Bei den Fassaden für Jussieu zitieren Sie die Glas-Iglus von Mario
März. In welcher Weise wird Ihre Arbeit von der zeitgenössischen
Kunst beeinflußt? Versuchen Sie, in Ihrer Architektur Kunst und
Wissenschaft miteinander zu verbinden, etwa wie Bernard Tschumi in den
70er Jahren, als er versuchte, seine abstrakten und rationalen Konzepte
mit der unbewußten Sensibilität von Künstlern zu verbinden?
So könnte
man es natürlich erklären, aber ich würde es eher mit
der Arbeitsweise eines Journalisten vergleichen. Es ist nicht so, daß
ich Kunst und Wissenschaft verfolge und dann versuche, beides zu kombinieren.
Ich lese vielmehr alles, ich lese den 'Spiegel' ebenso wie den 'Stern',
'Max' wie die 'New York Book Review', ich lese Schund ebenso wie wichtige
Dinge. Ich bin ein Allesfresser, der gleichermaßen Kunst, Wissenschaft
und Trash verspeist. Für unsere heutige Zeit ist die Gleichheit
aller Informationen charakteristisch, was ebenso wundervoll wie furchtbar
ist. Insofern habe ich einen Widerwillen dagegen, von spezifischen Einflüssen
zu sprechen. Im Gegenteil, für mich ist es gerade die Archäologie
all der verschiedenen Schichten, die Art, wie sie sich zueinander bewegen
und in geheimer Weise miteinander verbunden sind, welche geheimen Verbindungen
es zwischen den vulgärsten und den erhabensten Dingen gibt.
Ermöglicht
einem nicht das Aufgreifen von technisch-wissenschaftlichen ebenso wie
von künstlerischen Entwicklungen, zu Innovationen zu kommen und
eine neue Aktualität zu entwickeln, sozusagen den frischen Wind
aus Naturwissenschaft und Kunst einzufangen?
Ich stelle
diesen Wahrheiten meine persönliche Wahrheit gegenüber. Letztendlich
ist alles eine Stimulation, ob es nun Naturwissenschaft, Kunst, Pornographie
oder Sex ist. Wir schwimmen alle in einer Marinade, und wir kennen diese
Marinade nicht.
Das erinnert
an die Definition der Informationstheorie, Information sei lediglich
das Unwahrscheinliche, es ginge nicht um Bedeutung. Es gibt keine Wertung,
es gibt nichts Wichtiges und nichts Unwichtiges, es ist eine allgemeine
Suppe.
In unserer
Arbeit geht es dann aber sehr wohl um Bedeutung. Ich sage nicht, daß
sie unbedeutend ist oder nichts bedeutet. Das betrifft nur die Einflüsse.

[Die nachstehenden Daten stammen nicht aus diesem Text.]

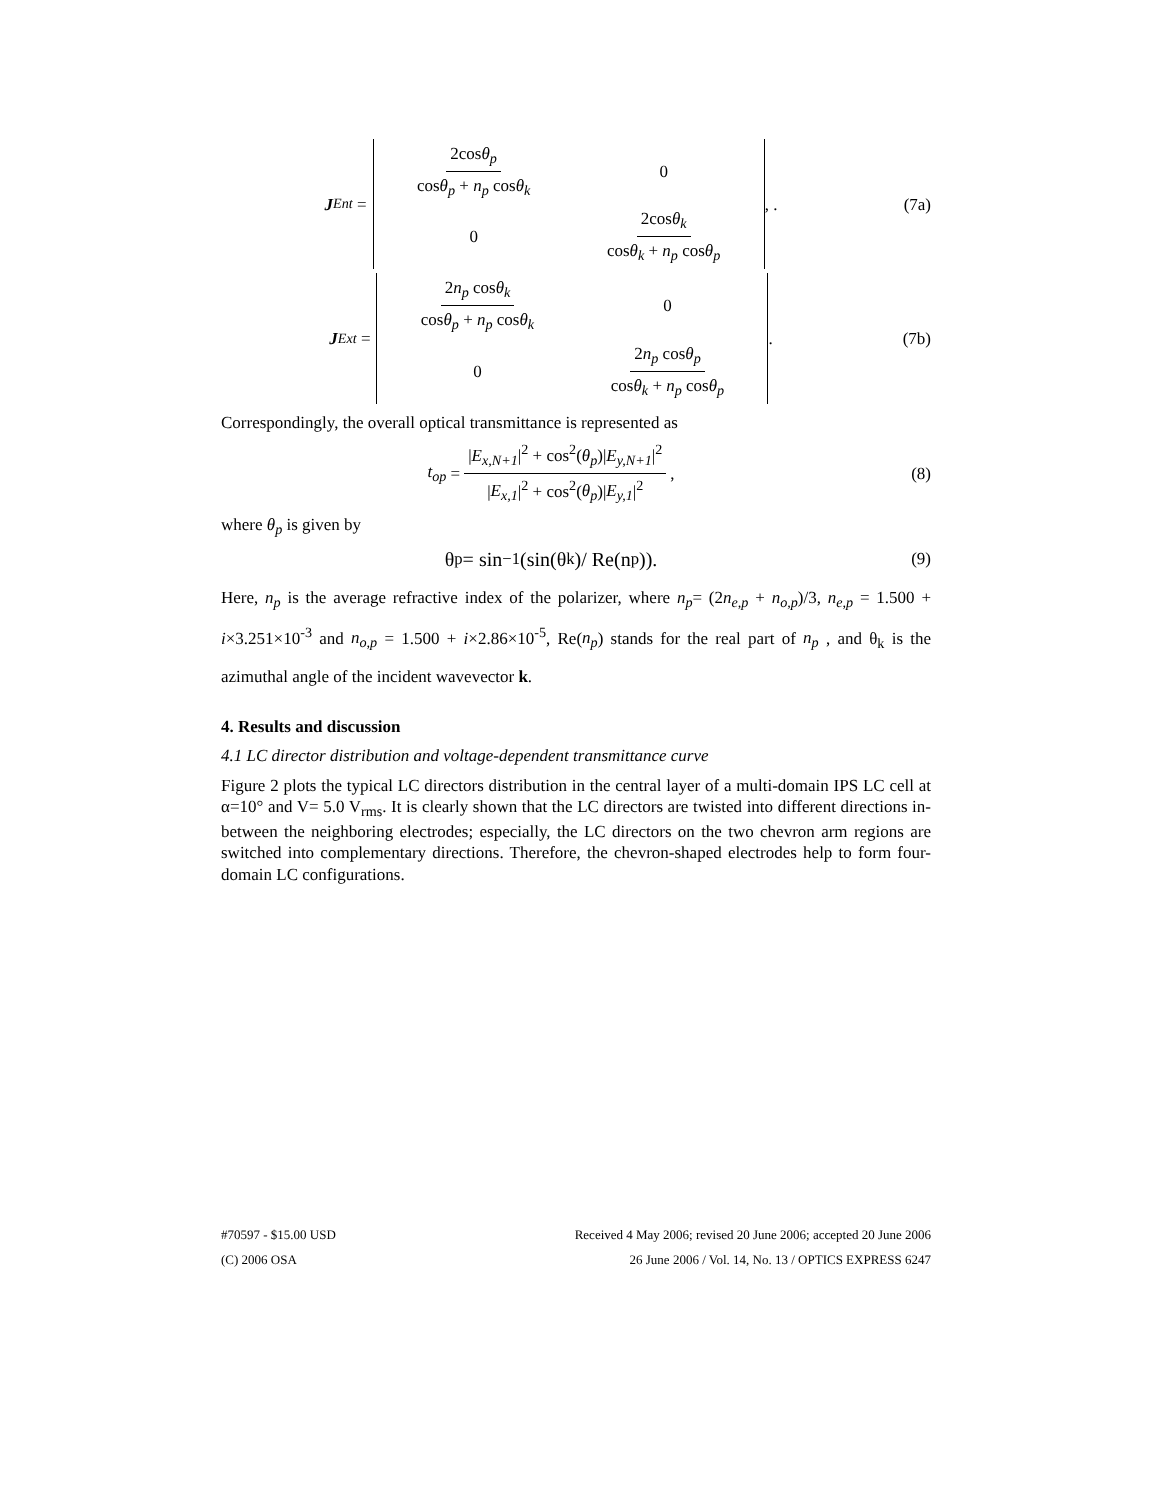J<sub>Ent</sub> =
2cosθ<sub>p</sub> cosθ<sub>p</sub> + n<sub>p</sub> cosθ<sub>k</sub> 0 0 2cosθ<sub>k</sub> cosθ<sub>k</sub> + n<sub>p</sub> cosθ<sub>p</sub>
, .
(7a)
J<sub>Ext</sub> =
2n<sub>p</sub> cosθ<sub>k</sub> cosθ<sub>p</sub> + n<sub>p</sub> cosθ<sub>k</sub> 0 0 2n<sub>p</sub> cosθ<sub>p</sub> cosθ<sub>k</sub> + n<sub>p</sub> cosθ<sub>p</sub>
.
(7b)
Correspondingly, the overall optical transmittance is represented as
t<sub>op</sub> = |E<sub>x,N+1</sub>|<sup>2</sup> + cos<sup>2</sup>(θ<sub>p</sub>)|E<sub>y,N+1</sub>|<sup>2</sup> |E<sub>x,1</sub>|<sup>2</sup> + cos<sup>2</sup>(θ<sub>p</sub>)|E<sub>y,1</sub>|<sup>2</sup>,
(8)
where θ<sub>p</sub> is given by
θ<sub>p</sub> = sin<sup>−1</sup>(sin(θ<sub>k</sub>)/ Re(n<sub>p</sub>)).
(9)
Here, n<sub>p</sub> is the average refractive index of the polarizer, where n<sub>p</sub>= (2n<sub>e,p</sub> + n<sub>o,p</sub>)/3, n<sub>e,p</sub> = 1.500 + i×3.251×10<sup>-3</sup> and n<sub>o,p</sub> = 1.500 + i×2.86×10<sup>-5</sup>, Re(n<sub>p</sub>) stands for the real part of n<sub>p</sub> , and θ<sub>k</sub> is the azimuthal angle of the incident wavevector k.
4. Results and discussion
4.1 LC director distribution and voltage-dependent transmittance curve
Figure 2 plots the typical LC directors distribution in the central layer of a multi-domain IPS LC cell at α=10° and V= 5.0 V<sub>rms</sub>. It is clearly shown that the LC directors are twisted into different directions in-between the neighboring electrodes; especially, the LC directors on the two chevron arm regions are switched into complementary directions. Therefore, the chevron-shaped electrodes help to form four-domain LC configurations.
#70597 - $15.00 USD Received 4 May 2006; revised 20 June 2006; accepted 20 June 2006
(C) 2006 OSA 26 June 2006 / Vol. 14, No. 13 / OPTICS EXPRESS 6247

Ein wichtiger Einfluß ist auch die Mode. Man sollte sich dessen
bewußt werden und zugeben, daß wir heute alle modefühlig
sind und daß es einen überaus komplexen Zusammenhang zwischen
Mode und Orginalität gibt.
Inszenierung des Programms
Ihre
Architektur hat oft einen theatralisch-inszenatorischen Charakter. Sie
thematisieren das Programm und die Nutzung des Gebäudes nicht nur
als pragmatisch-utilitaristisches Problem, es ist für Sie zugleich
eine 'Handlung', die dramatische Struktur für die Inszenierung
des Raums.
Das ist
zwar richtig, aber ich finde es eine der weniger interessanten Aspekte.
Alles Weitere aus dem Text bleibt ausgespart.